PROVIDED PASSAGE »
------------

119.  Logging removes material that would have greatly influenced subsequent diversity of both external and internal plant and animal habitats (Maser, Tarrant, Trappe and Franklin, 1988, pg41-par4).   
 
120.  Logging removes materials that would have provided a changing spectrum of habitats over many decades, even centuries (Maser, Tarrant, Trappe and Franklin, 1988, pg41-par4).   

121.  Logging removes material that would have provided diversity within a given successional stage and forms a physical-chemical link through the many successional stages of a forest (Maser, Tarrant, Trappe and Franklin, 1988, pg41-par4).   

122.  Logging removes the processes CWD would have with its environment through internal surface areas.

123.  Logging is removing the needed material that certain organisms have the job to enter and gain entrance to the interior, which they consume and break down wood cells and fibers.  (Hey, this is why they were created)  Which the larger organisms – mites, collembolans, spiders, millipedes, centipedes, amphibians, and small mammals must await the creation of internal spaces before they can enter (Maser, Tarrant, Trappe and Franklin, 1988, pg42-par2).   

124.  Logging alters the flow of plant and animal populations, air, water, and essential elements which would have proceeded if logging was not done and would have increased as decomposition continued.  (Maser, Tarrant, Trappe and Franklin, 1988, pg42-par2).  The point, if you please, is that when you remove the masses of CWD you disrupt, deplete thus causing dysfunction (leading to Death by means of Killing) the designed essential environmental health needs of plant, animal populations, air, water and essential elements.  Than man claims that the system is not returning to the conditions prior logging (given many fancy names), then points the finger to deer claiming they are responsible for the problem.  The problem is that things big and small are leaving this planet. As latter statements mention, much needed material for health is removed in logging which would have benefited the deer and system.  Why not call the forest a deer system (heart – lungs – liver – kidneys – feet  = parts of system) Man is the only known organism that makes decisions regarding trees out of the ignorance of tree biology and than adds insult to injury.

------------

INFORMATION SUPPLIED »
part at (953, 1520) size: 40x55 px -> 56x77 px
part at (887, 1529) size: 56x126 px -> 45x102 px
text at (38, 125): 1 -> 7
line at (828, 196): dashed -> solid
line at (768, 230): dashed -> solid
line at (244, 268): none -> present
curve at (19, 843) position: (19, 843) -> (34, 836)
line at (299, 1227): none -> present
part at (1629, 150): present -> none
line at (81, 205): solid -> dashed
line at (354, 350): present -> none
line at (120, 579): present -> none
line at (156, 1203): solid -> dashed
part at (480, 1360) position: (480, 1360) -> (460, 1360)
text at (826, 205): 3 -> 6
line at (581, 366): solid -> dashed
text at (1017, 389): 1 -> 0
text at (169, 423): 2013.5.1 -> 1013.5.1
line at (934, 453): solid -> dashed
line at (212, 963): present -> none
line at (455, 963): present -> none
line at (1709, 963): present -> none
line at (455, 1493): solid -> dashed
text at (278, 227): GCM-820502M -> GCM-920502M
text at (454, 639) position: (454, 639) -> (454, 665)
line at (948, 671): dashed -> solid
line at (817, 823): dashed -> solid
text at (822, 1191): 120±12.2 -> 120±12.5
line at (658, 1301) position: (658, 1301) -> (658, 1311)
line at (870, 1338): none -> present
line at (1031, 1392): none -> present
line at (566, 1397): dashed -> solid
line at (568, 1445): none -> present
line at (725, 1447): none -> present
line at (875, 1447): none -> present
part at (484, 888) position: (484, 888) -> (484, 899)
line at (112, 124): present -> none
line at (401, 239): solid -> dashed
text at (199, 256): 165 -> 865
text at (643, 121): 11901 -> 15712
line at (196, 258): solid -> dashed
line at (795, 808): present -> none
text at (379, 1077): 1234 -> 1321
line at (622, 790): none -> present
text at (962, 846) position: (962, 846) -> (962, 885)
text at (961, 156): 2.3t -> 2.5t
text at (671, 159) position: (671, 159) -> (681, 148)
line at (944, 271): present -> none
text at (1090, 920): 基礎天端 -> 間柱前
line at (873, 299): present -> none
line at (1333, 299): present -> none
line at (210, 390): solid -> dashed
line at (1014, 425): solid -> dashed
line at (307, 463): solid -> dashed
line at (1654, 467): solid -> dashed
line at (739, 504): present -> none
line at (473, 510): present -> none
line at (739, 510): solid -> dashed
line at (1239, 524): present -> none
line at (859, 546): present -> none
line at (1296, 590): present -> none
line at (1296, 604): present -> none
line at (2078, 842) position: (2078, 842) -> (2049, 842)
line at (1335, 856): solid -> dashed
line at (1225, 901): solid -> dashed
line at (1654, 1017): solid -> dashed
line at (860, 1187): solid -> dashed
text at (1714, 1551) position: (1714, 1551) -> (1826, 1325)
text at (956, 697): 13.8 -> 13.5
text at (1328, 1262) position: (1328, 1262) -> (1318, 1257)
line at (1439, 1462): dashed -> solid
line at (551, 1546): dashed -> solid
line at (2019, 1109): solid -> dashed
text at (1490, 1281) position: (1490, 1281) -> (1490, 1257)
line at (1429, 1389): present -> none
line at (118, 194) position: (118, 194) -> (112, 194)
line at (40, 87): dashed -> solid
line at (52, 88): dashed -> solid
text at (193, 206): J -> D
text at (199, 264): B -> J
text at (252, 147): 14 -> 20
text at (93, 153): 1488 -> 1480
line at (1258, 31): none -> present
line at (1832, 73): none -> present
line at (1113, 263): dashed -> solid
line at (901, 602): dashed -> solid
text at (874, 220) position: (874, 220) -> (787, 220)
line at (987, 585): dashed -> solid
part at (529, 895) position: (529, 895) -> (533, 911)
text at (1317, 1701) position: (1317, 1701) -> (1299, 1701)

------------

EXERCISE AIM »
Rewrite the logging passage starting at "119.  Logging removes" and ending at "forest (Maser, Tarrant, Trappe and Franklin, 1988, pg41-par4).", swapping "habitats" for "environments".

EXERCISE ANSWER »
119.  Logging removes material that would have greatly influenced subsequent diversity of both external and internal plant and animal environments (Maser, Tarrant, Trappe and Franklin, 1988, pg41-par4).   
 
120.  Logging removes materials that would have provided a changing spectrum of environments over many decades, even centuries (Maser, Tarrant, Trappe and Franklin, 1988, pg41-par4).   

121.  Logging removes material that would have provided diversity within a given successional stage and forms a physical-chemical link through the many successional stages of a forest (Maser, Tarrant, Trappe and Franklin, 1988, pg41-par4).